====== Provided records ======

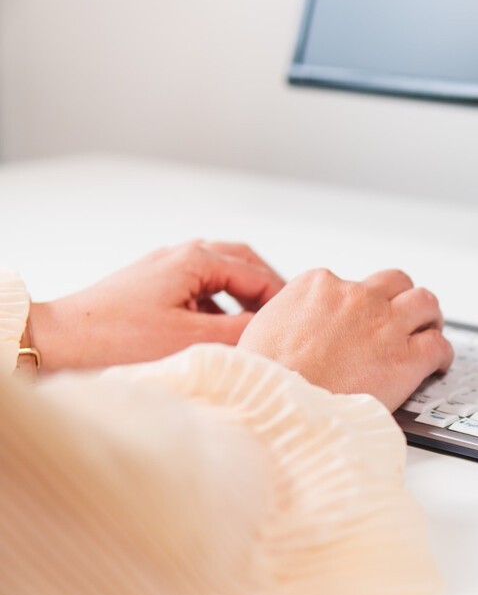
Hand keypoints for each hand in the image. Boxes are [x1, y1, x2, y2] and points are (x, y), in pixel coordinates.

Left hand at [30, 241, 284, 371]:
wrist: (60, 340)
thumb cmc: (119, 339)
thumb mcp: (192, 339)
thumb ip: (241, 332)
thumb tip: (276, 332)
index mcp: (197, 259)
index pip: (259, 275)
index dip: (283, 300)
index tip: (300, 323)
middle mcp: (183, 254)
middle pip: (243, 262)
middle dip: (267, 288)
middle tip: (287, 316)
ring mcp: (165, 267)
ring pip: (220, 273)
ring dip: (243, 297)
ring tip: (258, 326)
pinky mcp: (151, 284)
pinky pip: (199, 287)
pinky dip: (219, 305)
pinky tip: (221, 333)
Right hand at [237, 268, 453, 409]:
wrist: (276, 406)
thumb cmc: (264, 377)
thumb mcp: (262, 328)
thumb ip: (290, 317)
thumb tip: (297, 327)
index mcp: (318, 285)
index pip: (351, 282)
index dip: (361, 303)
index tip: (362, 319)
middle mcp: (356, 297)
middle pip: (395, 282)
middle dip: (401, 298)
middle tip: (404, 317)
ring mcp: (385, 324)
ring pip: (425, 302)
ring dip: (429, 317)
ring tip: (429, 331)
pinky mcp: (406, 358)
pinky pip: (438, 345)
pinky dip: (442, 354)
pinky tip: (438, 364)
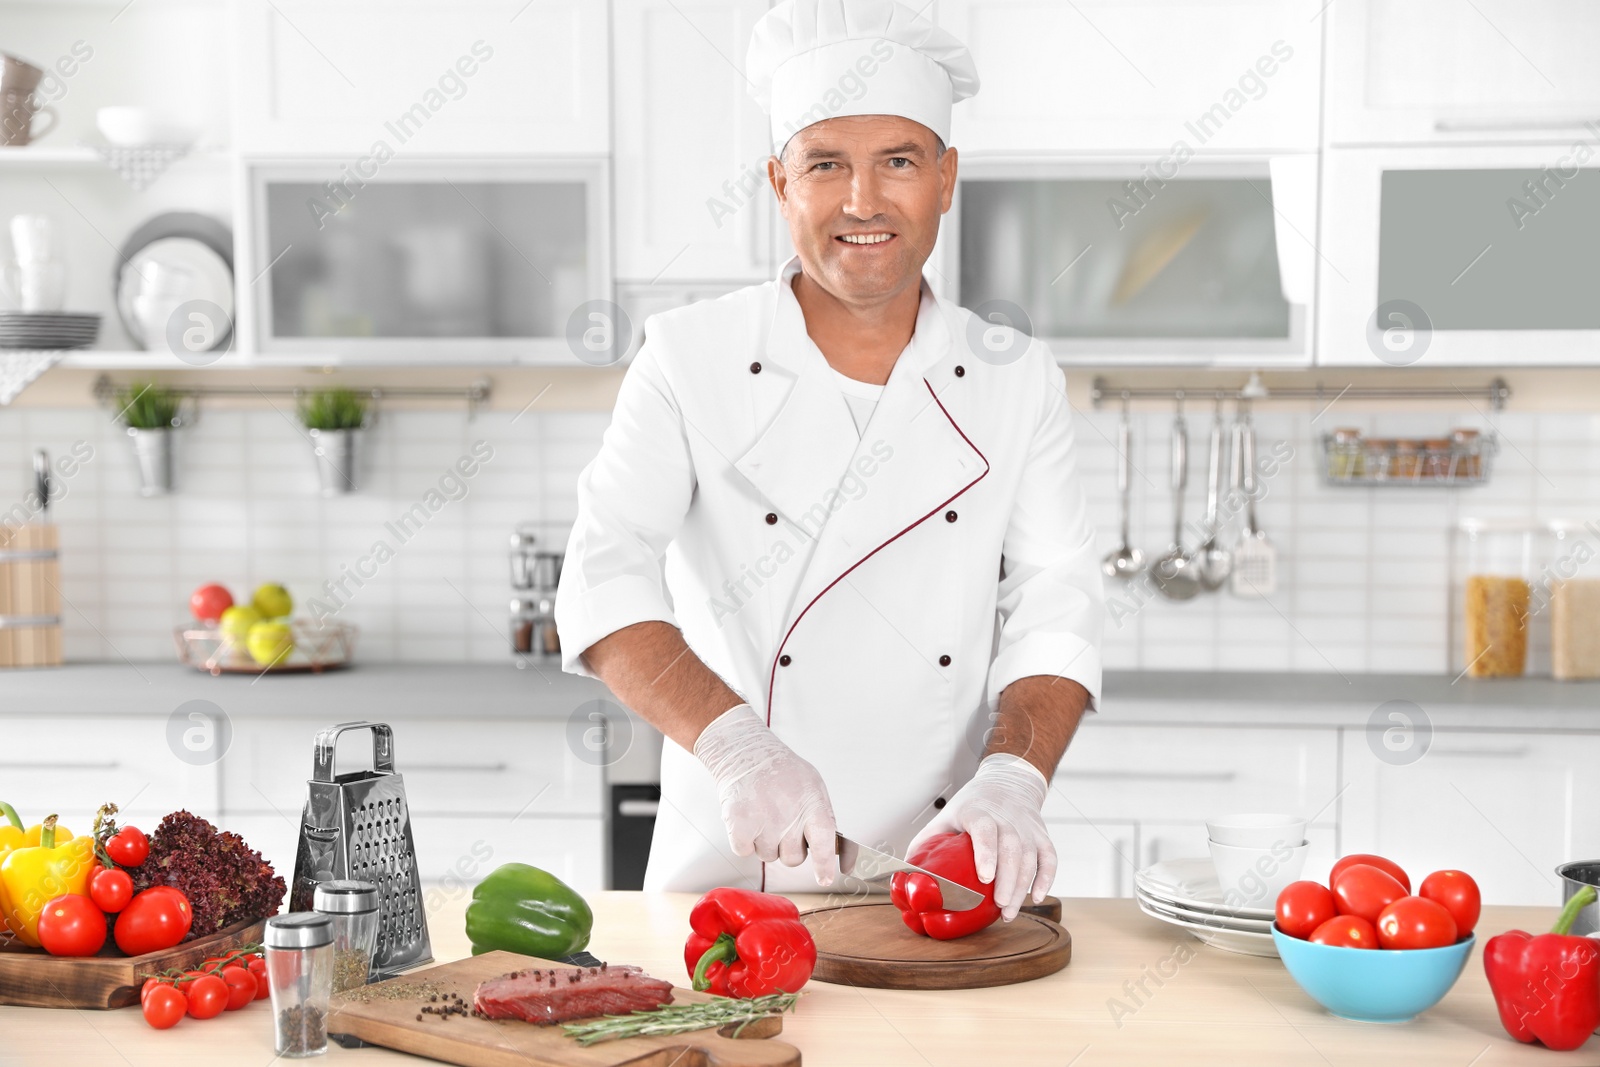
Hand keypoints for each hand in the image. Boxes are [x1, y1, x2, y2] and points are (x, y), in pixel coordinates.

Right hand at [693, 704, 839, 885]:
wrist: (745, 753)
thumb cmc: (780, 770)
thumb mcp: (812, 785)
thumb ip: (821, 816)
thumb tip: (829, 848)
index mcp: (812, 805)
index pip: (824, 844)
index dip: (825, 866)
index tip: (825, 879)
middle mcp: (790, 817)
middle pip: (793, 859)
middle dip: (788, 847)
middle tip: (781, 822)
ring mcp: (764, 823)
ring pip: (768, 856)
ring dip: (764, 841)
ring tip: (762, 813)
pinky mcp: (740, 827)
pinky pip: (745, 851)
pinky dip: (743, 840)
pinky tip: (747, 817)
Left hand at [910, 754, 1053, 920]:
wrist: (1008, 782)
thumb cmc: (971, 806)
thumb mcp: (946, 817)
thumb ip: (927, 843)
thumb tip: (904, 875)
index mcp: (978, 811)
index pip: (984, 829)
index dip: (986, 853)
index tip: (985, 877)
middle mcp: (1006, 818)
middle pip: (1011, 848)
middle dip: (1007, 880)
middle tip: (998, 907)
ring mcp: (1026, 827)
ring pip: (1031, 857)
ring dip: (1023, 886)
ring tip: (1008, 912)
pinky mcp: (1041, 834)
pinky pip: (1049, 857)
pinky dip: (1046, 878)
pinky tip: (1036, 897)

======

**Exercise details**. Using the records above, restate word for word the lines from the one with "thumb tip: (276, 332)" through the one with "ring mcp: (385, 324)", both included.

**Response to the task**.
thumb tip: (276, 332)
index mcp: (197, 259)
index pip: (259, 275)
index dip: (283, 300)
index tip: (300, 323)
middle mcp: (183, 254)
middle pip: (243, 262)
middle dip: (267, 288)
middle tip: (287, 316)
ring mcp: (165, 267)
ring pip: (220, 273)
ring dip: (243, 297)
ring tip: (258, 326)
pinky mcp: (151, 284)
pinky pip: (199, 287)
pinky dip: (219, 305)
pinky tip: (221, 333)
Right hand at [237, 268, 453, 409]:
wrist: (276, 406)
thumb cmc: (264, 377)
thumb mcp: (262, 328)
thumb ip: (290, 317)
thumb tip: (297, 327)
index mcp: (318, 285)
index pip: (351, 282)
index dip: (361, 303)
index tip: (362, 319)
middle mcp: (356, 297)
middle pip: (395, 282)
middle dip: (401, 298)
middle tip: (404, 317)
ring mcp: (385, 324)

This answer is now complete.